Posted Friday 19 September 2014
A Kingston University MA Fashion student has wowed London Fashion Week crowds with a contemporary menswear collection that lifts the lid on some hidden gems of traditional Welsh craft. Sarah Hellen, who was born and brought up just outside Wrexham, has married her witty take on her hometown with cutting edge design in a street-style range adorned with exquisite artisan offerings from across her homeland.
The 23-year-old designer's work debuted on the catwalk at Kingston University's MA Fashion Show in central London on 16 September. Her short navy woollen jackets, loose cream and grey tops inspired by the shape of a traditional Welsh steelworker's shirt and a show-stopping black, cream and red full length coat were combined with accessories made by a band of Welsh artists.
Among the most eye-catching items was a large sports bag made from woven willow created after Sarah worked with a basket weaver from Builth Wells to bring the design to life. The cylindrical carry-all has a navy felt opening which fastens with a handmade copper zip pull. The metal artist involved in the same project also fashioned handmade badges of some of the country's iconic emblems and other delicate copper details which decorate Sarah's garments.
Sarah even teamed up with an illustrator to turn legendary stories from the Wrexham local press - such as the man who tried to board a train at Wrexham station with his horse and the riot during the half-price sale in the town's branch of Poundland - into illustrations embroidered on jackets and over-sized knitted jumpers.

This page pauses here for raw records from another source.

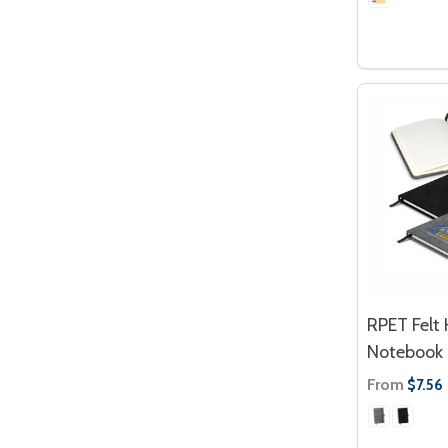
RPET Felt
Notebook
From
$7.56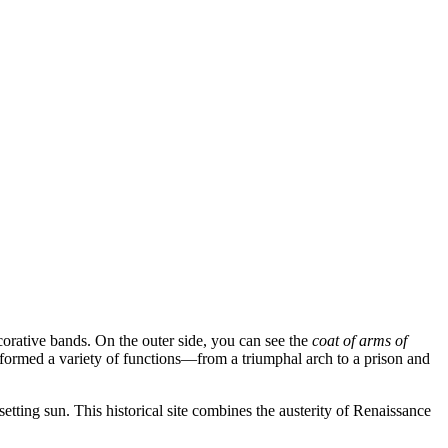
decorative bands. On the outer side, you can see the
coat of arms of
erformed a variety of functions—from a triumphal arch to a prison and
setting sun. This historical site combines the austerity of Renaissance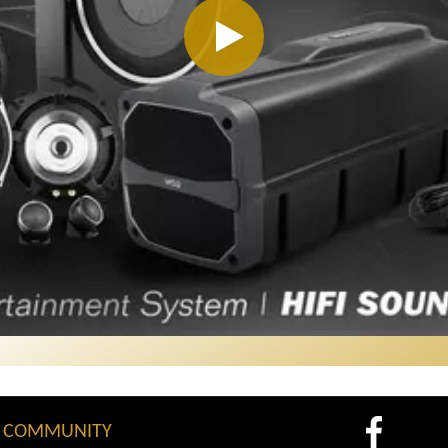
 COMMUNITY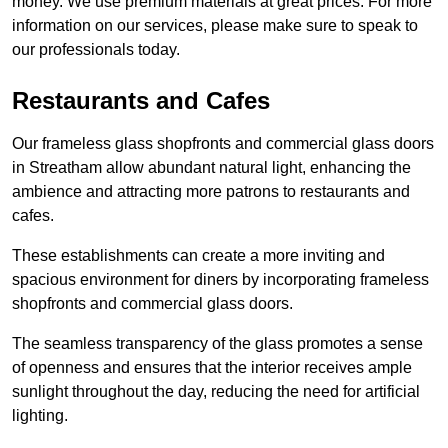
money. We use premium materials at great prices. For more
information on our services, please make sure to speak to
our professionals today.
Restaurants and Cafes
Our frameless glass shopfronts and commercial glass doors
in Streatham allow abundant natural light, enhancing the
ambience and attracting more patrons to restaurants and
cafes.
These establishments can create a more inviting and
spacious environment for diners by incorporating frameless
shopfronts and commercial glass doors.
The seamless transparency of the glass promotes a sense
of openness and ensures that the interior receives ample
sunlight throughout the day, reducing the need for artificial
lighting.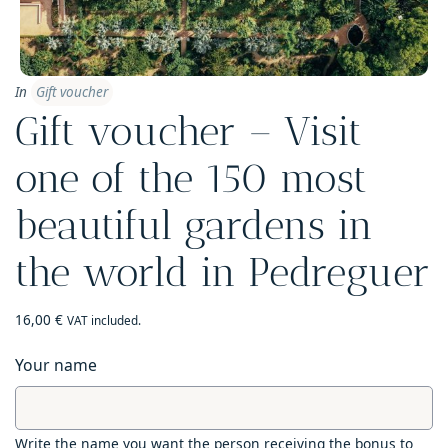
In
Gift voucher
Gift voucher – Visit
one of the 150 most
beautiful gardens in
the world in Pedreguer
16,00
€
VAT included.
Your name
Write the name you want the person receiving the bonus to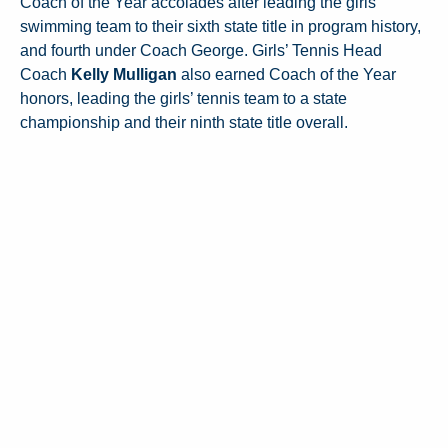
Coach of the Year accolades after leading the girls’
swimming team to their sixth state title in program history,
and fourth under Coach George. Girls’ Tennis Head
Coach
Kelly Mulligan
also earned Coach of the Year
honors, leading the girls’ tennis team to a state
championship and their ninth state title overall.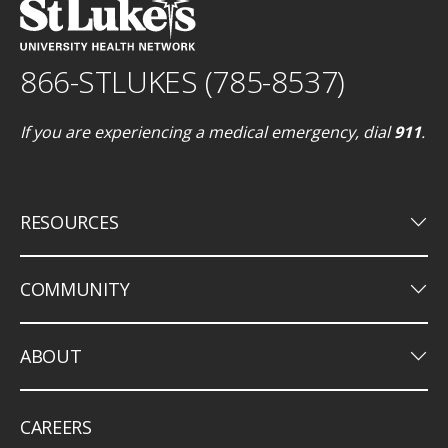
866-STLUKES (785-8537)
If you are experiencing a medical emergency, dial
911
.
keyboard_arrow_down
RESOURCES
keyboard_arrow_down
COMMUNITY
keyboard_arrow_down
ABOUT
CAREERS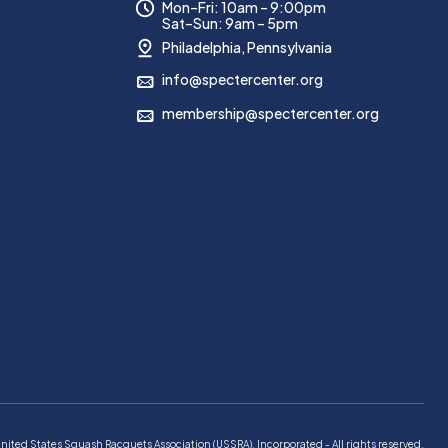
Mon–Fri: 10am – 9:00pm
Sat–Sun: 9am – 5pm
Philadelphia, Pennsylvania
info@spectercenter.org
membership@spectercenter.org
d States Squash Racquets Association (USSRA), Incorporated - All rights reserved.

The navy, cream and red colour scheme of Sarah's collection was inspired by a 1970s Wrexham Football Club badge the young designer found on eBay. Fabric used for her full length coat is a heritage check recreated from an original weaver's pattern by Welsh lifestyle brand Blodwen General Stores and made in one of the country's only remaining working mills, Melin Teify near Lampeter. Sarah also worked with shoemaker Alan Raddon who fashioned a pair of bespoke shoes from the material and made the young designer some of his trademark leather 'shandals' to add to her collection.

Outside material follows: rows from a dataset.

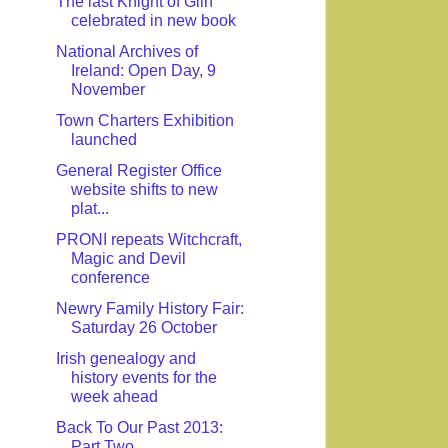
The last Knight of Glin
celebrated in new book
National Archives of
Ireland: Open Day, 9
November
Town Charters Exhibition
launched
General Register Office
website shifts to new
plat...
PRONI repeats Witchcraft,
Magic and Devil
conference
Newry Family History Fair:
Saturday 26 October
Irish genealogy and
history events for the
week ahead
Back To Our Past 2013:
Part Two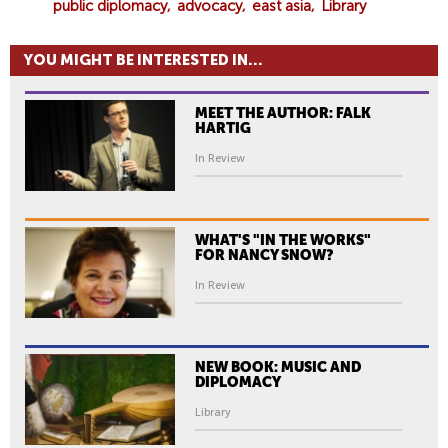
public diplomacy
advocacy
east asia
Library
YOU MIGHT BE INTERESTED IN...
MEET THE AUTHOR: FALK
HARTIG
In Review
WHAT'S "IN THE WORKS"
FOR NANCY SNOW?
In Review
NEW BOOK: MUSIC AND
DIPLOMACY
Library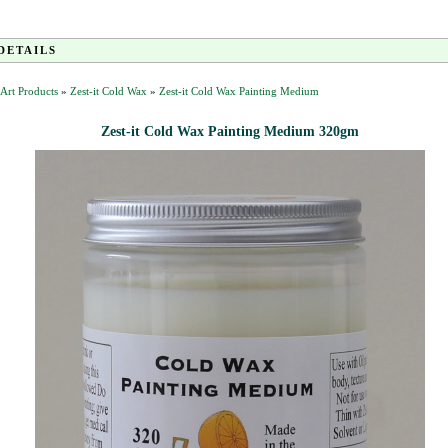
DETAILS
t Art Products
»
Zest-it Cold Wax
»
Zest-it Cold Wax Painting Medium
Zest-it Cold Wax Painting Medium 320gm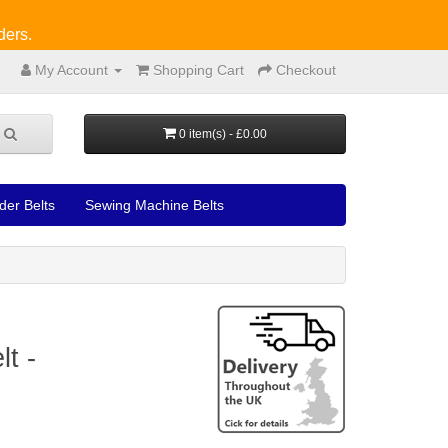
ders.
My Account
Shopping Cart
Checkout
0 item(s) - £0.00
der Belts
Sewing Machine Belts
t -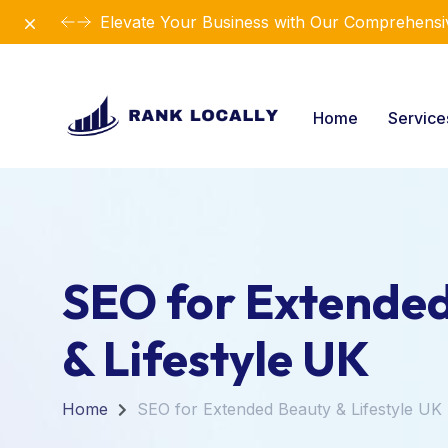
Dismiss
Elevate Your Business with Our Comprehensiv
Home
Servic
SEO for Extende
& Lifestyle UK
Home
SEO for Extended Beauty & Lifestyle UK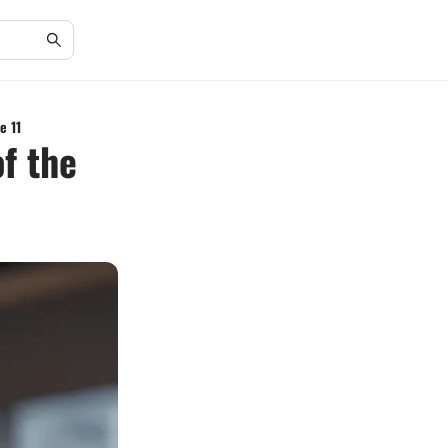
e 11
f the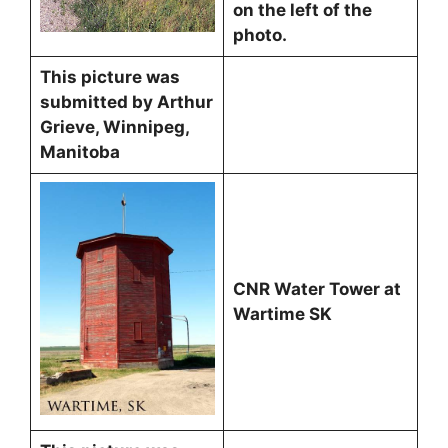
on the left of the
photo.
This picture was
submitted by Arthur
Grieve, Winnipeg,
Manitoba
CNR Water Tower at
Wartime SK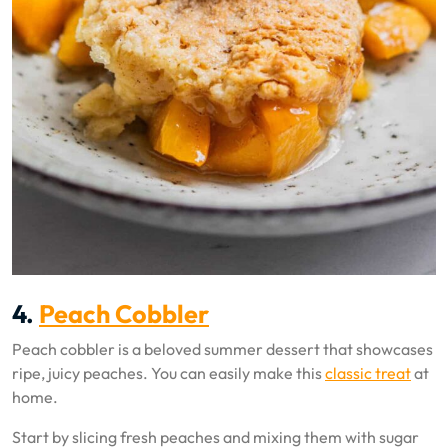
4.
Peach Cobbler
Peach cobbler is a beloved summer dessert that showcases
ripe, juicy peaches. You can easily make this
classic treat
at
home.
Start by slicing fresh peaches and mixing them with sugar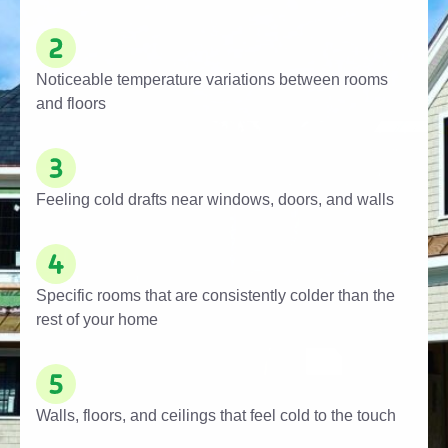
Noticeable temperature variations between rooms
and floors
Feeling cold drafts near windows, doors, and walls
Specific rooms that are consistently colder than the
rest of your home
Walls, floors, and ceilings that feel cold to the touch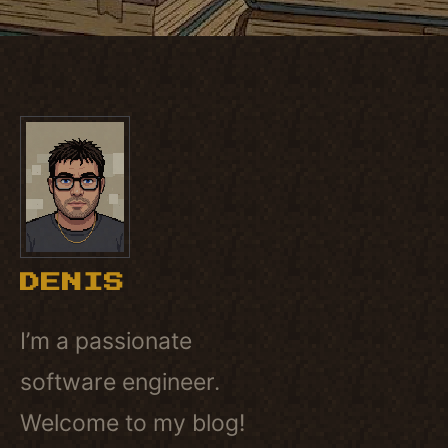
DENIS
I’m a passionate
software engineer.
Welcome to my blog!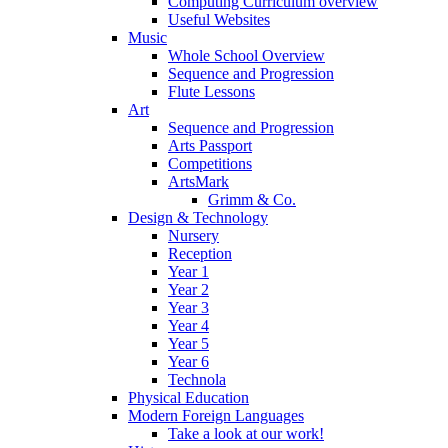
Computing Curriculum overview
Useful Websites
Music
Whole School Overview
Sequence and Progression
Flute Lessons
Art
Sequence and Progression
Arts Passport
Competitions
ArtsMark
Grimm & Co.
Design & Technology
Nursery
Reception
Year 1
Year 2
Year 3
Year 4
Year 5
Year 6
Technola
Physical Education
Modern Foreign Languages
Take a look at our work!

Sarah's pride and passion for the traditional produce of her home country is infectious. "I wanted to create a collection that celebrated Wales' rich artistic heritage and showed how rural crafts could be used in contemporary menswear," Sarah explained. "There are so many amazing designers and craftspeople beavering away all over Wales and I wanted to help shine a spotlight on what they're doing."
Sarah met almost all of the people she collaborated with, covering 360 miles in two days with a photographer in tow to document her experiences. "My favourite part of making this collection was my rural road trip," she said. "I visited most of the people I worked with in their studios to see first-hand how they made their products. They were all truly fascinating characters."
With a project so close to her roots, it comes as no surprise that the fledgling designer got her family involved. Sarah's mother was tasked with recruiting a crew of local knitters to make socks to finish off the outfits. Each of the volunteers was given a mood board to guide them on colours to use, but encouraged to create their own designs.
Kingston University MA Fashion course leader Andrew Ibi said Sarah's immersion in her subject and her extraordinary attention to detail had resulted in an outstanding range of menswear. "This is one of the most thoroughly researched collections I have ever come across as an educator," Mr Ibi said. "Sarah's dedication to her design signature and her values is a breath of fresh air in a world of celebrity, luxury and fast fashion."
Sarah now hopes to work with her fabric sponsor, Blodwen, on a product for Christmas but full details are being kept closely under wraps. Ultimately the young designer is eager to develop her own modernist menswear label celebrating the very best of what her rural homeland has to offer.